Iceberg Lake From Trail Ridge Road
Clatworthy photo.
AUTOMOBILE TRIPS
Denver Circle Trip
The Trail Ridge Road, which crosses the Continental Divide in Rocky Mountain National Park, offers a grand circuit of Colorado's beauties that forms one of the most attractive and impressive of the scenic automobile trips of our country.
The trip starts from Denver, crosses the Continental Divide at Milner Pass in Rocky Mountain National Park, reaches Grand Lake, crosses the Continental Divide again at Berthoud Pass, traverses the Denver Mountain Parks, and returns to Denver, having completed without any duplication 240 miles of comfortable travel through magnificent country, full of interest and variety; the trip can be made in 2 days or it can be prolonged to suit individual time and inclination. It combines in one trip half a dozen features, any one of which by itself would be worth the journey. The Rocky Mountain Parks Transportation Co. operates daily scheduled trips over this route during the summer season.

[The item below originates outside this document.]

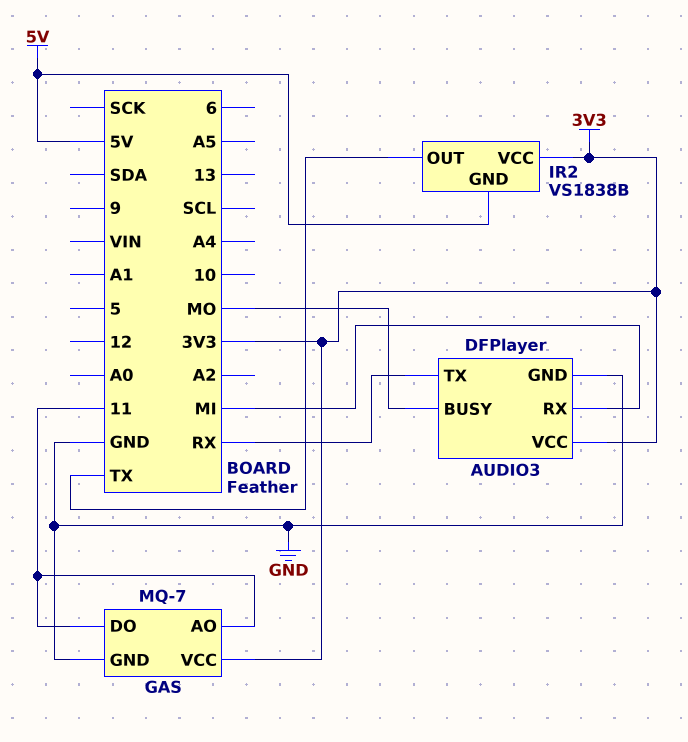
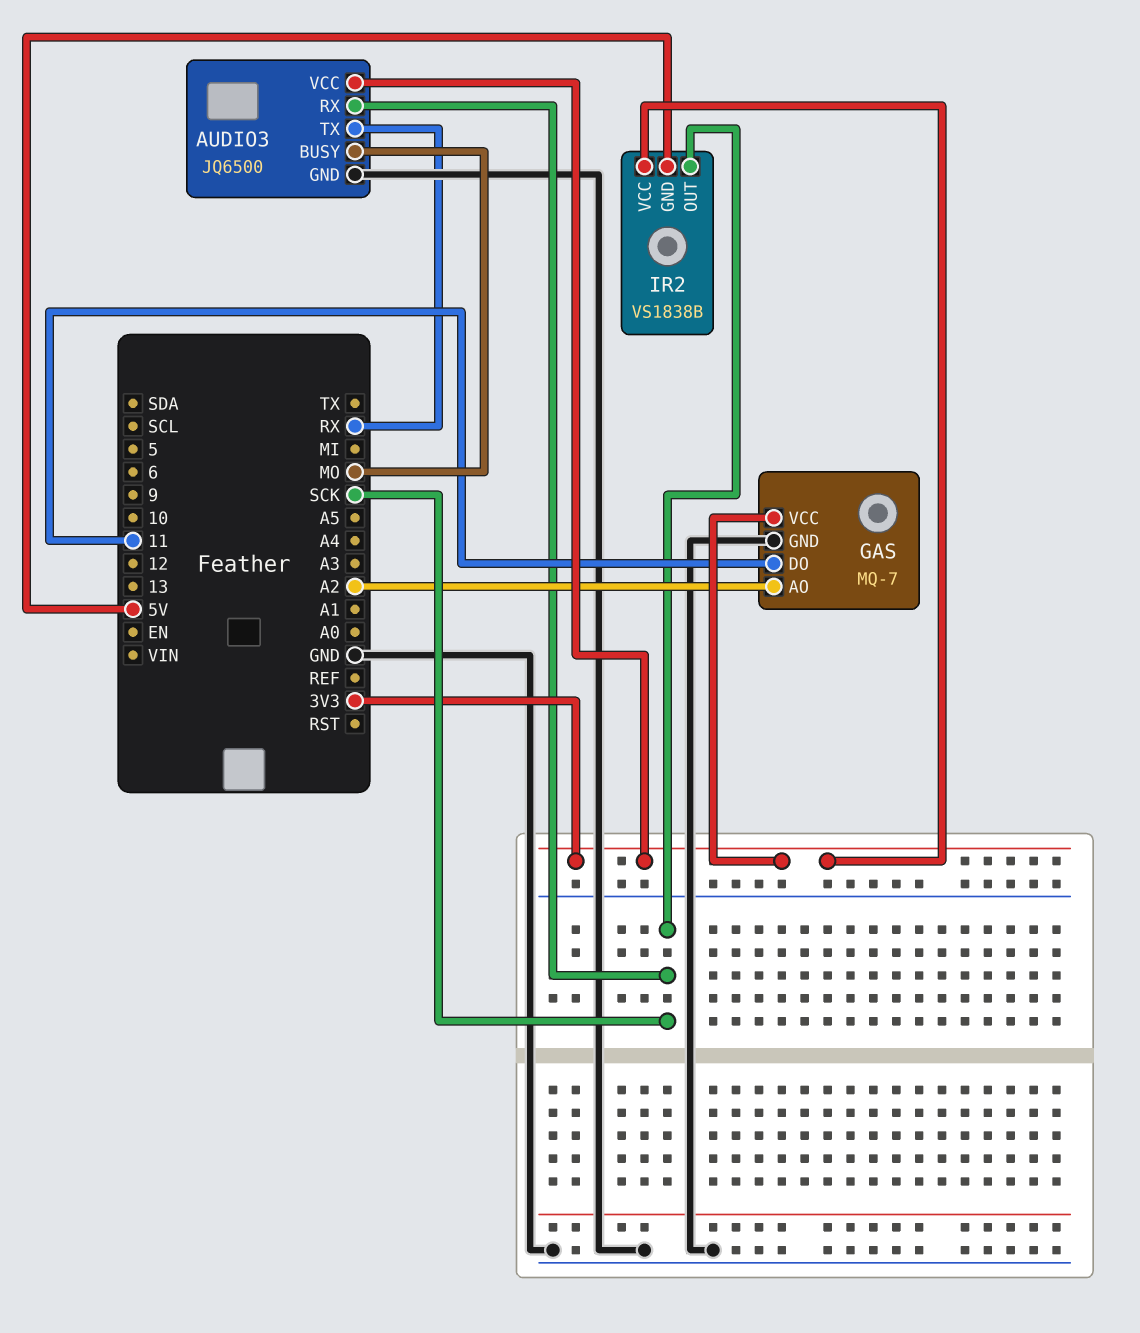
AUDIO3: DFPlayer -> JQ6500
AUDIO3 pin RX: MI -> SCK
GAS pin AO: 11 -> A2
IR2 pin OUT: TX -> SCK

On leaving Denver the road leads out Federal Boulevard, crosses Westminster Heights, from which point there is an extensive view of the Great Plains to the east and a panorama of the Front Range of the Rocky Mountains to the west, stretching out before the eye from Pikes Peak to Longs Peak, a rampart of mighty mountains, 125 miles from end to end. The road then passes through a farming section, where irrigation has turned what was once an arid plain into a richly productive district. Fields of deep green alfalfa alternate with the waving wheat, and in the fall of the year the harvesting and threshing add new life to the landscape. Next is the town of Lafayette, where coal mining is the principal industry, and then the road traverses a sugar-beet country. Colorado is the sugar bowl of the United States, and here is one of the regions where the beets are most successfully grown. At Longmont and Loveland are large factories, where sugar is extracted from the beets and refined for table use. At Loveland the road turns westward and soon plunges into the precipitous canyon of the Thompson River, where it follows the turns of the dashing stream, walled in by towering cliffs. Then comes the village of Estes Park at the edge of Rocky Mountain National Park and half surrounded by it. From the green of the meadowland the eye follows the slope, up, up, up, over timbered hills and rocky cliffs, past timberline to the crest of the Continental Divide where snow lingers, and to Longs Peak.